Long-term (months to years) exposure to PM2.5 has been linked to premature death, particularly in people who have chronic heart or lung diseases, and reduced lung function growth in children. The effects of long-term exposure to PM10 are less clear, although several studies suggest a link between long-term PM10 exposure and respiratory mortality. The International Agency for Research on Cancer (IARC) published a review in 2015 that concluded that particulate matter in outdoor air pollution causes lung cancer.

Diesel PM is a special class of particulates. The solid material in diesel exhaust is known as diesel particulate matter (DPM). More than 90% of DPM is less than 1 µm in diameter (about 1/70th the diameter of a human hair), and thus is a subset of PM2.5.

Research points to older adults with chronic heart or lung disease, children and asthmatics as the groups most likely to experience adverse health effects with exposure to PM10 and PM2.5. Also, children and infants are susceptible to harm from inhaling pollutants such as PM because they inhale more air per pound of body weight than do adults – they breathe faster, spend more time outdoors and have smaller body sizes. In addition, children’s immature immune systems may cause them to be more susceptible to PM than healthy adults.

Research on Children’s Health Study found that children living in communities with high levels of PM2.5 had slower lung growth, and had smaller lungs at age 18 compared to children who lived in communities with low PM2.5 levels.

Particulate matter has been shown in many scientific studies to reduce visibility, and also to adversely affect climate, ecosystems and materials. PM, primarily PM2.5, affects visibility by altering the way light is absorbed and scattered in the atmosphere. With reference to climate change, some constituents of the ambient PM mixture promote climate warming (e.g., black carbon), while others have a cooling influence (e.g., nitrate and sulfate), and so ambient PM has both climate warming and cooling properties. PM can adversely affect ecosystems, including plants, soil and water through deposition of PM and its subsequent uptake by plants or its deposition into water where it can affect water quality and clarity. The metal and organic compounds in PM have the greatest potential to alter plant growth and yield. PM deposition on surfaces leads to soiling of materials.

Some of the particulate matter found indoors originates from the outdoors, especially PM2.5. These particles enter indoor spaces through doors, windows, and “leakiness” in building structures. Particles can also originate from indoor sources. Particles of indoor origin include components derived from biological sources, many of which are known allergens, such as pollens, mold spores, dust mites and cockroaches.
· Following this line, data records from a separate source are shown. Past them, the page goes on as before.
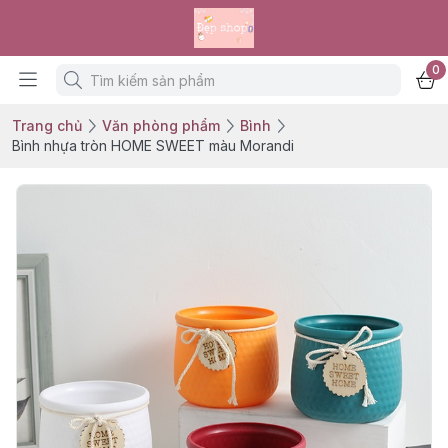
0
Trang chủ
Văn phòng phẩm
Bình
Bình nhựa tròn HOME SWEET màu Morandi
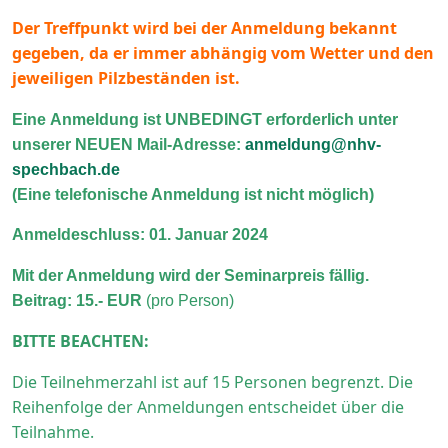
Der Treffpunkt wird bei der Anmeldung bekannt
gegeben, da er immer abhängig vom Wetter und den
jeweiligen Pilzbeständen ist.
Eine Anmeldung ist UNBEDINGT erforderlich unter
unserer NEUEN Mail-Adresse:
anmeldung@nhv-
spechbach.de
(
Eine telefonische Anmeldung ist nicht möglich)
Anmeldeschluss: 01. Januar 2024
Mit der Anmeldung wird der Seminarpreis fällig.
Beitrag: 15.- EUR
(pro Person)
BITTE BEACHTEN:
Die Teilnehmerzahl ist auf 15 Personen begrenzt. Die
Reihenfolge der Anmeldungen entscheidet über die
Teilnahme.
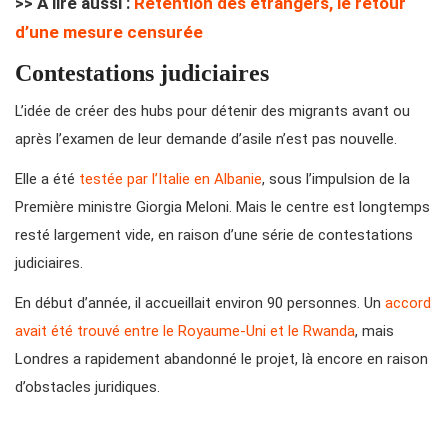
>> A lire aussi :
Rétention des étrangers, le retour
d’une mesure censurée
Contestations judiciaires
L’idée de créer des hubs pour détenir des migrants avant ou
après l’examen de leur demande d’asile n’est pas nouvelle.
Elle a été
testée par l’Italie en Albanie
, sous l’impulsion de la
Première ministre Giorgia Meloni. Mais le centre est longtemps
resté largement vide, en raison d’une série de contestations
judiciaires.
En début d’année, il accueillait environ 90 personnes. Un
accord
avait été trouvé entre le Royaume-Uni et le Rwanda
, mais
Londres a rapidement abandonné le projet, là encore en raison
d’obstacles juridiques.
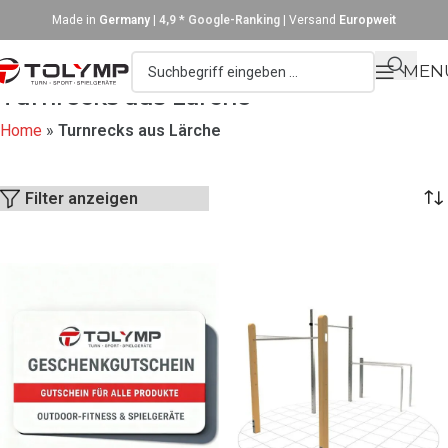
Made in
Germany
|
4,9 * Google-Ranking
| Versand
Europweit
MEN
Turnrecks aus Lärche
Home
»
Turnrecks aus Lärche
Filter anzeigen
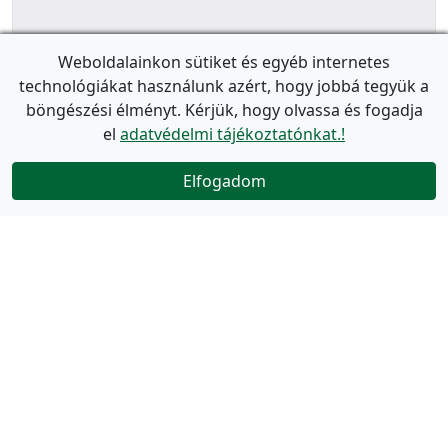
Weboldalainkon sütiket és egyéb internetes
technológiákat használunk azért, hogy jobbá tegyük a
böngészési élményt. Kérjük, hogy olvassa és fogadja
el
adatvédelmi tájékoztatónkat.!
Elfogadom

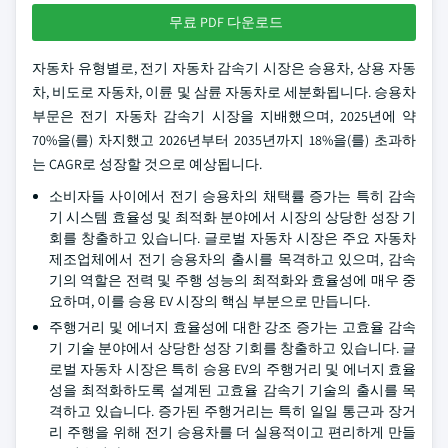
무료 PDF 다운로드
자동차 유형별로, 전기 자동차 감속기 시장은 승용차, 상용 자동
차, 비도로 자동차, 이륜 및 삼륜 자동차로 세분화됩니다. 승용차
부문은 전기 자동차 감속기 시장을 지배했으며, 2025년에 약
70%을(를) 차지했고 2026년부터 2035년까지 18%을(를) 초과하
는 CAGR로 성장할 것으로 예상됩니다.
소비자들 사이에서 전기 승용차의 채택률 증가는 특히 감속
기 시스템 효율성 및 최적화 분야에서 시장의 상당한 성장 기
회를 창출하고 있습니다. 글로벌 자동차 시장은 주요 자동차
제조업체에서 전기 승용차의 출시를 목격하고 있으며, 감속
기의 역할은 전력 및 주행 성능의 최적화와 효율성에 매우 중
요하며, 이를 승용 EV 시장의 핵심 부분으로 만듭니다.
주행거리 및 에너지 효율성에 대한 강조 증가는 고효율 감속
기 기술 분야에서 상당한 성장 기회를 창출하고 있습니다. 글
로벌 자동차 시장은 특히 승용 EV의 주행거리 및 에너지 효율
성을 최적화하도록 설계된 고효율 감속기 기술의 출시를 목
격하고 있습니다. 증가된 주행거리는 특히 일일 통근과 장거
리 주행을 위해 전기 승용차를 더 실용적이고 편리하게 만들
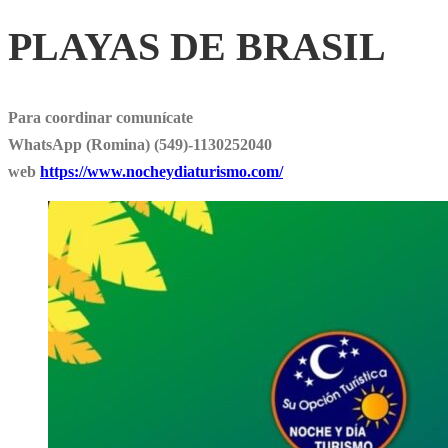
PLAYAS DE BRASIL
Para coordinar comunícate
WhatsApp (Romina) (549)-1130252040
web
https://www.nocheydiaturismo.com/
Indoor activities generate particles, as well, including smoking tobacco, cooking and burning wood, candles or incense. Particles also can form indoors from complex reactions of gaseous pollutants emitted from such sources as household cleaning products and air fresheners.
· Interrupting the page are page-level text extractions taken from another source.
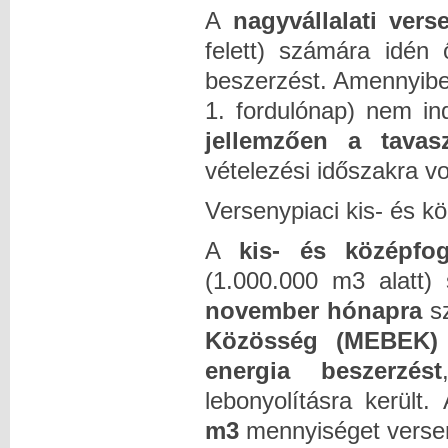
A
nagyvállalati ver
felett) számára idén 
beszerzést. Amennyiben
1. fordulónap) nem in
jellemzően a tavas
vételezési időszakra vo
Versenypiaci kis- és k
A
kis- és
középfo
(1.000.000 m3 alatt)
november hónapra
sz
Közösség (MEBEK)
energia beszerzést
lebonyolításra kerül
m3
mennyiséget verse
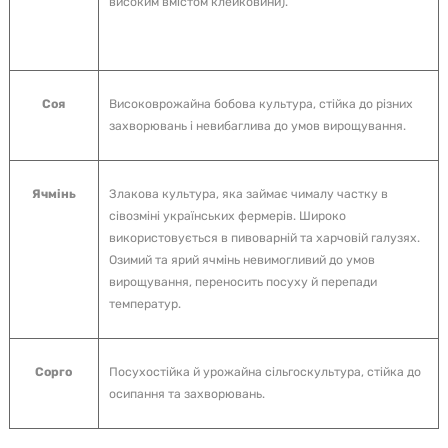
високим вмістом клейковини).
Соя
Високоврожайна бобова культура, стійка до різних
захворювань і невибаглива до умов вирощування.
Ячмінь
Злакова культура, яка займає чималу частку в
сівозміні українських фермерів. Широко
використовується в пивоварній та харчовій галузях.
Озимий та ярий ячмінь невимогливий до умов
вирощування, переносить посуху й перепади
температур.
Сорго
Посухостійка й урожайна сільгоскультура, стійка до
осипання та захворювань.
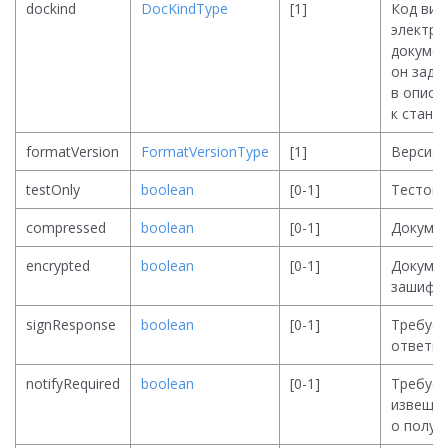
dockind
DocKindType
[1]
Код вид
электро
докумен
он зада
в описа
к станд
formatVersion
FormatVersionType
[1]
Версия
testOnly
boolean
[0-1]
Тестовы
compressed
boolean
[0-1]
Докумен
encrypted
boolean
[0-1]
Докуме
зашифр
signResponse
boolean
[0-1]
Требует
ответна
notifyRequired
boolean
[0-1]
Требует
извеще
о получ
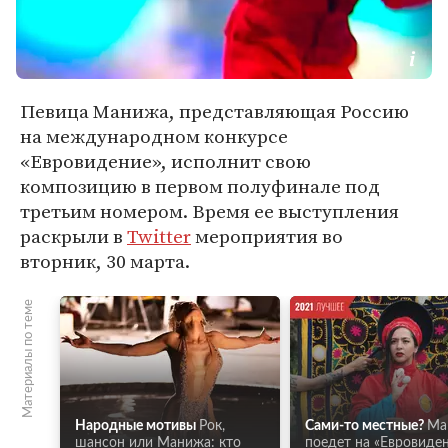
Певица Манижа, представляющая Россию
на международном конкурсе
«Евровидение», исполнит свою
композицию в первом полуфинале под
третьим номером. Время ее выступления
раскрыли в
Twitter
мероприятия во
вторник, 30 марта.
Материалы по теме
Народные мотивы
Рок,
Сами-то местные?
Ма
шансон или Манижа: кто
поедет на «Евровиден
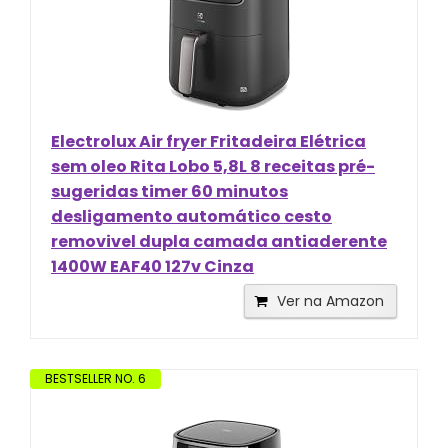
Electrolux Air fryer Fritadeira Elétrica
sem oleo Rita Lobo 5,8L 8 receitas pré-
sugeridas timer 60 minutos
desligamento automático cesto
removivel dupla camada antiaderente
1400W EAF40 127v Cinza
Ver na Amazon
BESTSELLER NO. 6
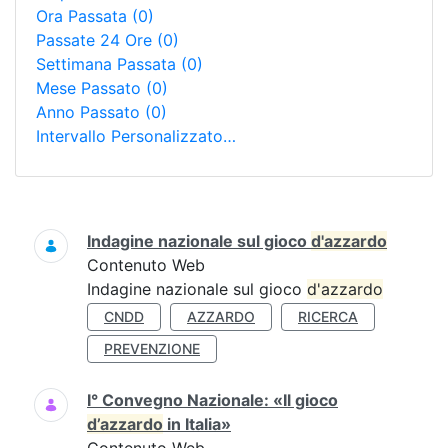
Ora Passata
(0)
Passate 24 Ore
(0)
Settimana Passata
(0)
Mese Passato
(0)
Anno Passato
(0)
Intervallo Personalizzato…
Ricerca
Indagine nazionale sul gioco
d'azzardo
Contenuto Web
Indagine nazionale sul gioco
d'azzardo
CNDD
AZZARDO
RICERCA
PREVENZIONE
I° Convegno Nazionale: «Il gioco
d’azzardo
in Italia»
Ambient air quality standards define the maximum amount of pollutant that can be present in outdoor air without harming human health. In 2002, after an extensive review of the scientific literature, the Board adopted a new annual average standard for PM2.5, and retained the existing annual and 24-hour standard average standards for PM10. The national annual average PM2.5 standard was most recently revised in 2012 following an exhaustive review of new literature pointed to evidence for increased risk of premature mortality at lower PM2.5 concentrations than the existing standard.  The 2012 review resulted in retention of the existing 24-hour average PM2.5 and PM10 standards.